§ **WHAT THIS TASK INVOLVES**: For this exercise, return all the data word for word, with images left out.
+-------+
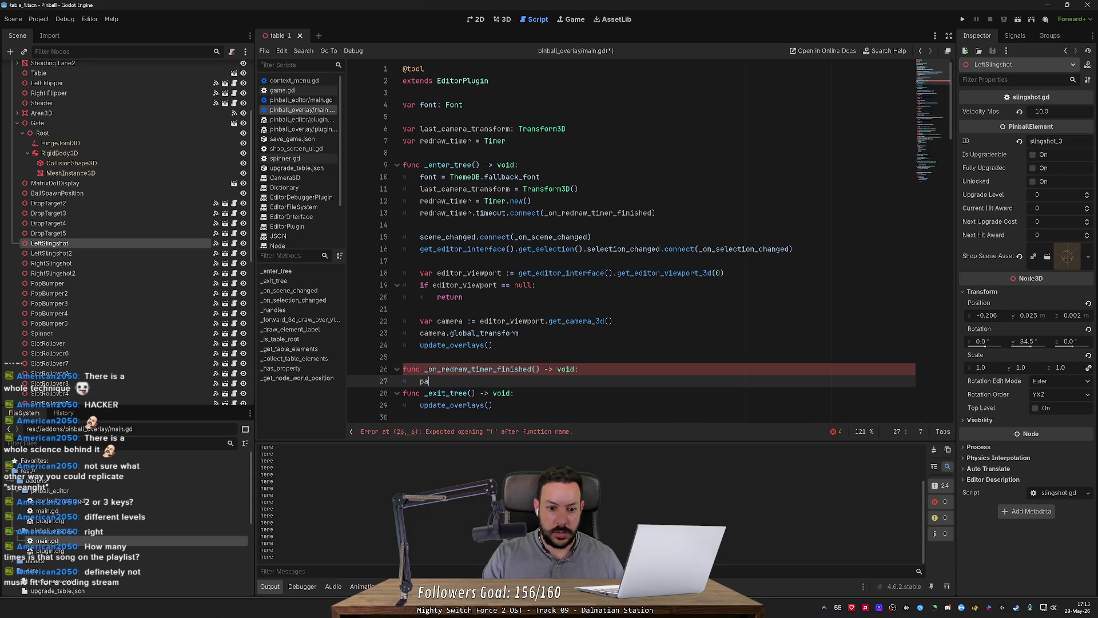
key(Return)
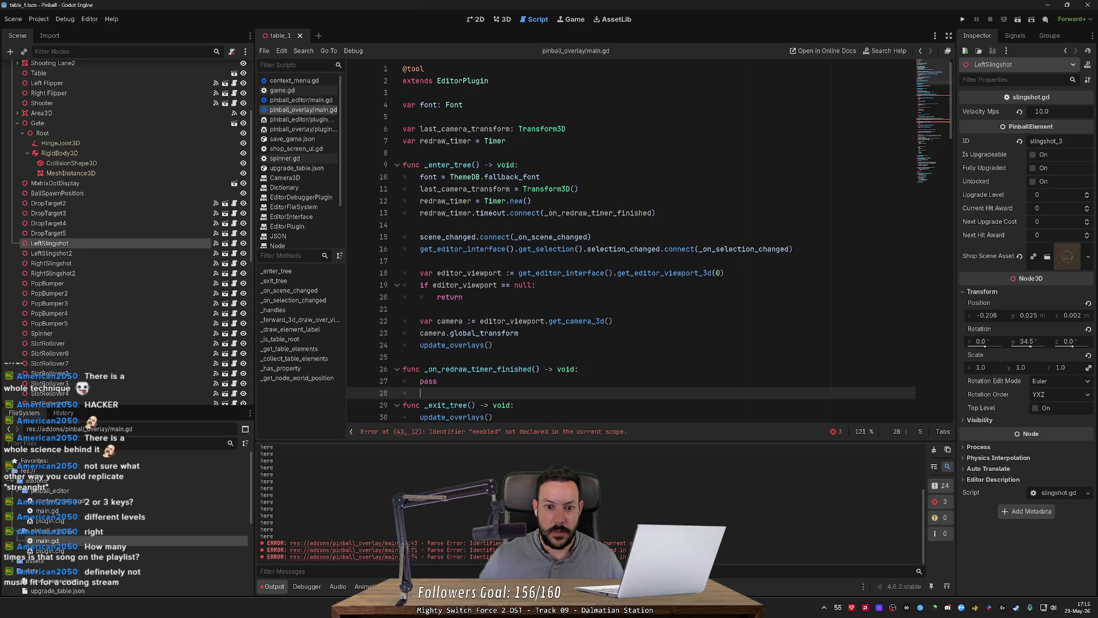
Insert redraw_timer.elapsed = 0 above pass and check the Timer class documentation.
key(Up)
key(Up)
key(End)
key(Return)
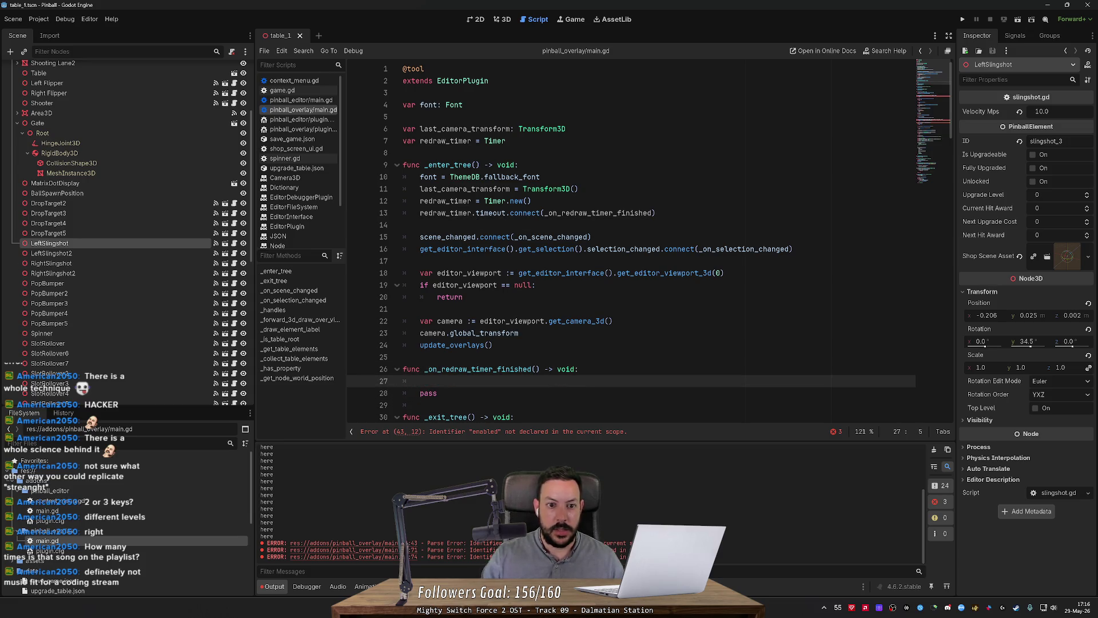
text(draw_timer.)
+-------+
§ **TASK RESULT**:
key(Return)
Insert redraw_timer.elapsed = 0 above pass and check the Timer class documentation.
key(Up)
key(Up)
key(End)
key(Return)
text(draw_timer.)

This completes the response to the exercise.